L'ascendant croissant de l'idée que, même dans la guerre, il n'est pas admissible de considérer n'importe quel acte comme licite, qu'il y a des actes de guerre légitimes et d'autres non, qu'il existe des lois — c'est-à-dire des relations de société par-dessus toutes les nations, même celles qui se combattent momentanément — cet ascendant a finalement établi la Grande Société englobant tous les hommes et toutes les nations. Les sociétés des diverses régions furent fondues en une unique Société du monde habité.

Les belligérants qui ne font pas la guerre sauvagement, comme des bêtes, mais suivant des règles de conduite de la guerre vis-à-vis de l'homme et de la société, renoncent à employer certaines méthodes de destruction afin d'obtenir les mêmes concessions de leurs adversaires. Dans la mesure où de telles règles sont observées, il existe entre les parties combattantes des relations de société. Les actes d'hostilité eux-mêmes ne sont pas seulement a-sociaux mais antisociaux. Il n'est pas adroit de définir le terme « relations sociales » d'une manière qui y comprenne les actions visant à anéantir d'autres gens ou à faire avorter leurs activités 8. Là où les seules relations entre des hommes tendent à leur mutuel détriment, il n'y a ni société ni relations sociales.

La société n'est pas seulement interaction. Il y a interaction — influence réciproque — entre toutes les parties de l'univers : entre le loup et le mouton qu'il dévore ; entre le microbe et l'homme qu'il fait mourir ; entre la pierre qui tombe et la chose sur laquelle elle tombe. La société, d'autre part, implique toujours des hommes coopérant avec d'autres hommes de sorte que tous les partenaires atteignent leurs buts respectifs.

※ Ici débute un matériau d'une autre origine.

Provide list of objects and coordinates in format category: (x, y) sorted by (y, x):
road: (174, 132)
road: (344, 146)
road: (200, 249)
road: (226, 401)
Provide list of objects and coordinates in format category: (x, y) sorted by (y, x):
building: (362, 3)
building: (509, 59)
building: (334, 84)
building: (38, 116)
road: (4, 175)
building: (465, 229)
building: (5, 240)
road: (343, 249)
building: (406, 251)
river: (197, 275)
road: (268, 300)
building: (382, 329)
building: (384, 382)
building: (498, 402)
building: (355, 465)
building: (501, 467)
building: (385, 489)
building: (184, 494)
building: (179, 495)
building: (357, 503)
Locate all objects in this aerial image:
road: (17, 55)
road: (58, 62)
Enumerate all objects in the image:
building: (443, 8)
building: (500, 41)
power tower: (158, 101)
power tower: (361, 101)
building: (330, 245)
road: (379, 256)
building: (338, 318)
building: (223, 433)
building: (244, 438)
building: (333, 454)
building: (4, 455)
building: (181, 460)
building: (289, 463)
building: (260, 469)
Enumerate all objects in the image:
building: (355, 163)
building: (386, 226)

8 / L'instinct d'agression et de destruction

L'on a soutenu que l'homme est une bête de proie que ses instincts naturels et innés poussent à combattre, tuer et détruire. La civilisation, en créant un laxisme humanitaire contre nature qui rend l'homme étranger à son animalité originelle, a tenté de tarir ces impulsions et appétits. Elle a fait de l'homme civilisé un gringalet décadent qui a honte de sa nature animale, et tire gloire de sa dépravation qu'il qualifie de véritable humanité. Pour arrêter cette dégénérescence de l'espèce humaine, il faut absolument libérer l'homme des influences pernicieuses de la civilisation. Car la civilisation n'est rien d'autre qu'une ruse inventée par les hommes inférieurs. Cette valetaille est trop faible pour affronter les vigoureux héros, trop lâche pour supporter le châtiment mérité de l'anéantissement, trop paresseuse et insolente pour servir d'esclaves aux maîtres. C'est pourquoi elle a eu recours au piège d'un artifice. Elle a mis la tête en bas l'échelle perpétuelle des valeurs fixée dans l'absolu par les lois immuables de l'univers ; elle a propagé une moralité qui appelle vertu sa propre infériorité, et vice la prééminence des nobles héros. La rébellion morale des esclaves doit être annulée par une remise en ordre inverse de toutes les valeurs. L'éthique des esclaves, ce honteux produit de la rancune des avortons, doit être entièrement rejetée ; l'éthique des forts ou, à proprement parler, la suppression totale des inhibitions éthiques doit en prendre la place. L'homme doit devenir un digne descendant de ses ancêtres, les nobles animaux sauvages des temps anciens.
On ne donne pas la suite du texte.